God created her, I carried her, now she is my happiness and my laughter.

Tuesday, December 2, 2014

Emma's First Steps

My personal prayer for my girls has always been that they will desire to have Jesus in their hearts on their own accord. With out the prompting of Sunday School teachers, family members, school instructors or peer pressure from friends, they would recognize through God's leading that they NEED Him. My Christian example, especially in the privacy of my own home, is not what it should be. There are many, many areas that I need to work on. But, I pray that some how my girls will see how I live my life, how other family members live their lives and compare it to how someone like their lost father lives his life. My prayer is that they will see a difference. A good difference. A difference from which they recognize the difference between having Jesus in your heart or not having him in your heart. And upon realizing this difference along with the Bible teaching that they have had, they will come to determine that they want Jesus in their hearts and that the Bible is true and faith in God's Word and complete trust in Jesus IS what they want. As a second generation Christian I believed in God and the Bible in the same way that I might have learned a family trade. It was always in my parent's life, I was always in church and it simply seemed like the thing I was supposed to do. I'm very thankful for this upbringing. Don't get me wrong. But, it wasn't until my adulthood that I was able to fully realize the affects of sin, what that meant for Jesus having to die on the cross for me, and now as a believer in Christ, how I am supposed to live my life. My prayer for my precious girls, is that they can by-pass the confusing third generation Christian doubts and with the Lord's leading and Grace move straight into understanding while also having a deep DESIRE to WANT Jesus in their lives.
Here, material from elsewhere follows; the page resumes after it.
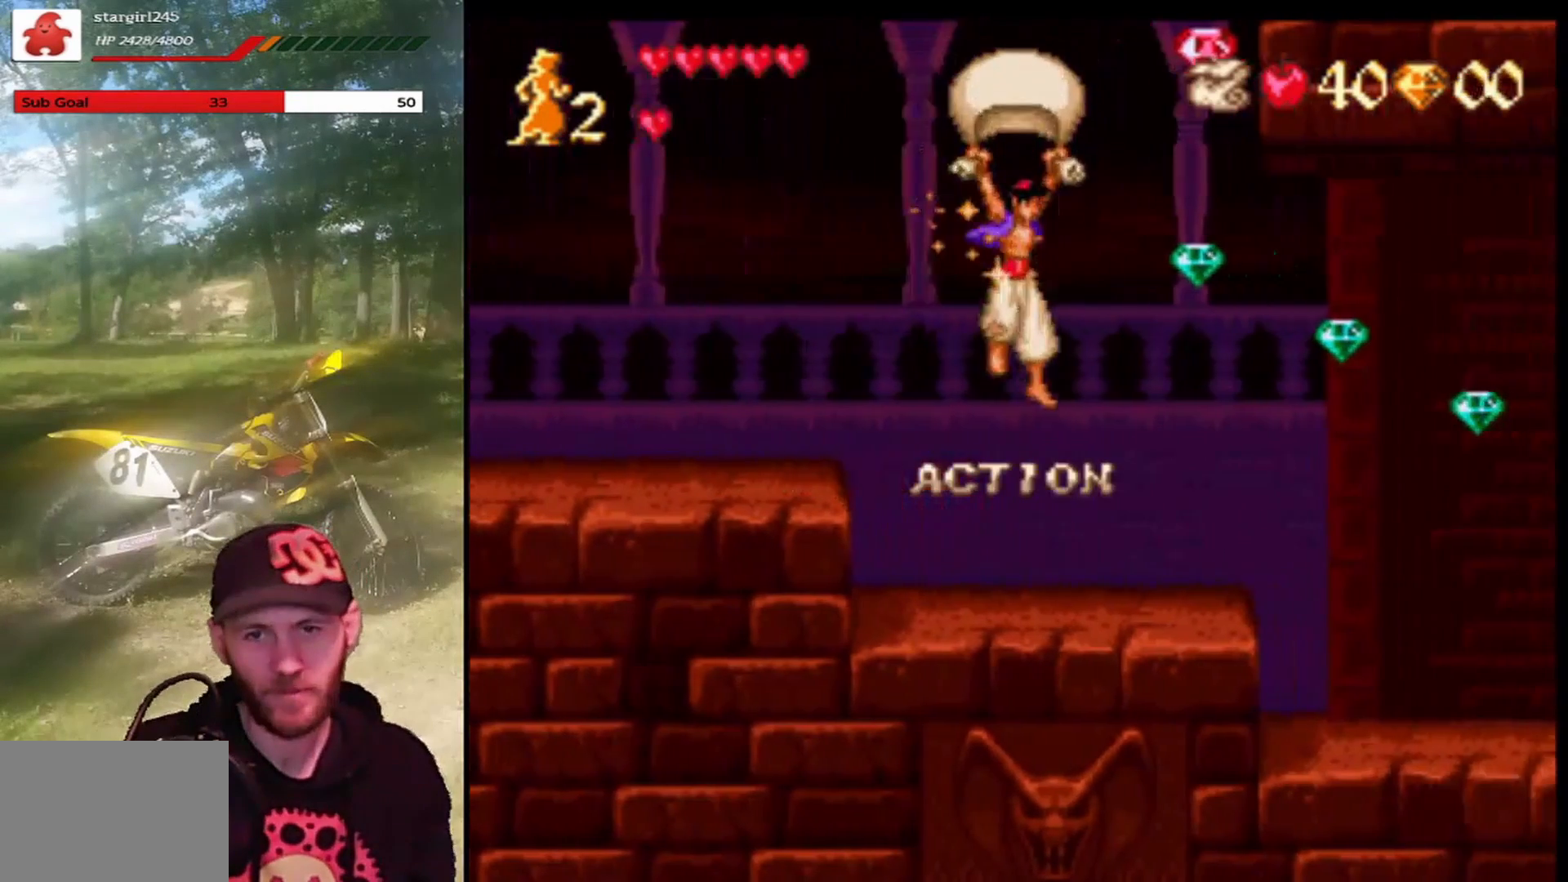
{"buttons": ["CROSS", "R1", "DPAD_LEFT"], "left_stick": "center", "events": [[267, "DPAD_RIGHT", "up"], [368, "DPAD_LEFT", "down"]]}
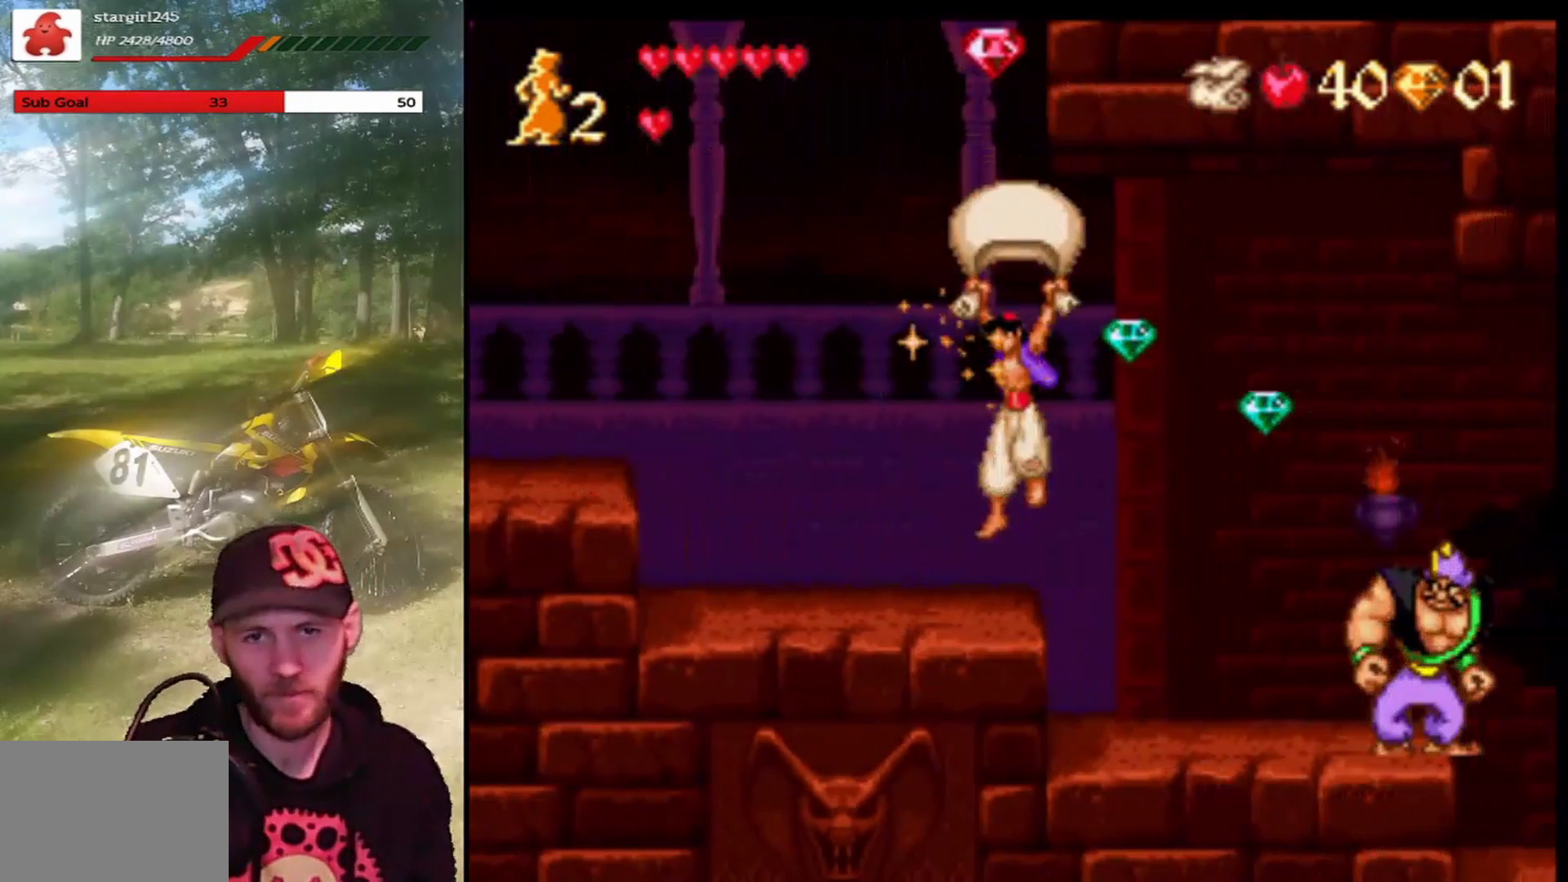
{"buttons": ["CROSS", "DPAD_RIGHT"], "left_stick": "center", "events": [[33, "CROSS", "up"], [33, "R1", "up"], [200, "DPAD_LEFT", "up"], [267, "DPAD_RIGHT", "down"], [500, "CROSS", "down"]]}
Well, Emma mentioned on the way to church last Sunday that she had decided to trust in Jesus. To be honest, my heart did not jump with joy, at first, because we had talked about trusting in Jesus many times over the course of the last year. Emma often times would bring up Jesus simply for a conversation starter. But, as we continued on our journey to church I couldn't help but notice the difference in her tone of voice as she talked about Jesus this time. She seemed almost giddily happy. She started mentioning all the people she wanted to tell about her decision. I actually started to get nervous because, I thought, "Could this be it? Could she be getting saved right now?" But, I quickly decided not to label it. I never want her to feel confused about that moment in her life. I started to get excited with her and we went over again what Jesus did for us on the cross and how we can pray to Him any time when we are happy or sad, grumpy or disappointed or afraid. Later, after church, we got a Christmas tree and headed home. Emma was still talking about Jesus and how she was going to trust and believe in him the whole while. When we got home, I went around to open the garage door as our openers don't work. When I got back to the van to unload I opened the door to find Emma finishing a prayer. She told me she was telling Jesus how happy she was that she decided to trust in Him.  It was in that moment that I knew this was a real feeling for her. So, I made the next crucial step of posting it on facebook. I wanted the family to rejoice with her. However, at church again that night she wasted no time sharing her news with everyone else on her own.

I know that Emma does not fully understand sin or the consequence of sin, yet. But her desire to have Jesus in her life is now. She may not be one of those Christians who has a major turning point or an exact day of salvation. But, I truly believe her to have a change in her heart that only God can do in a person. I truly believe God to have answered my prayer in a time when I really needed to see Him working in my family's life.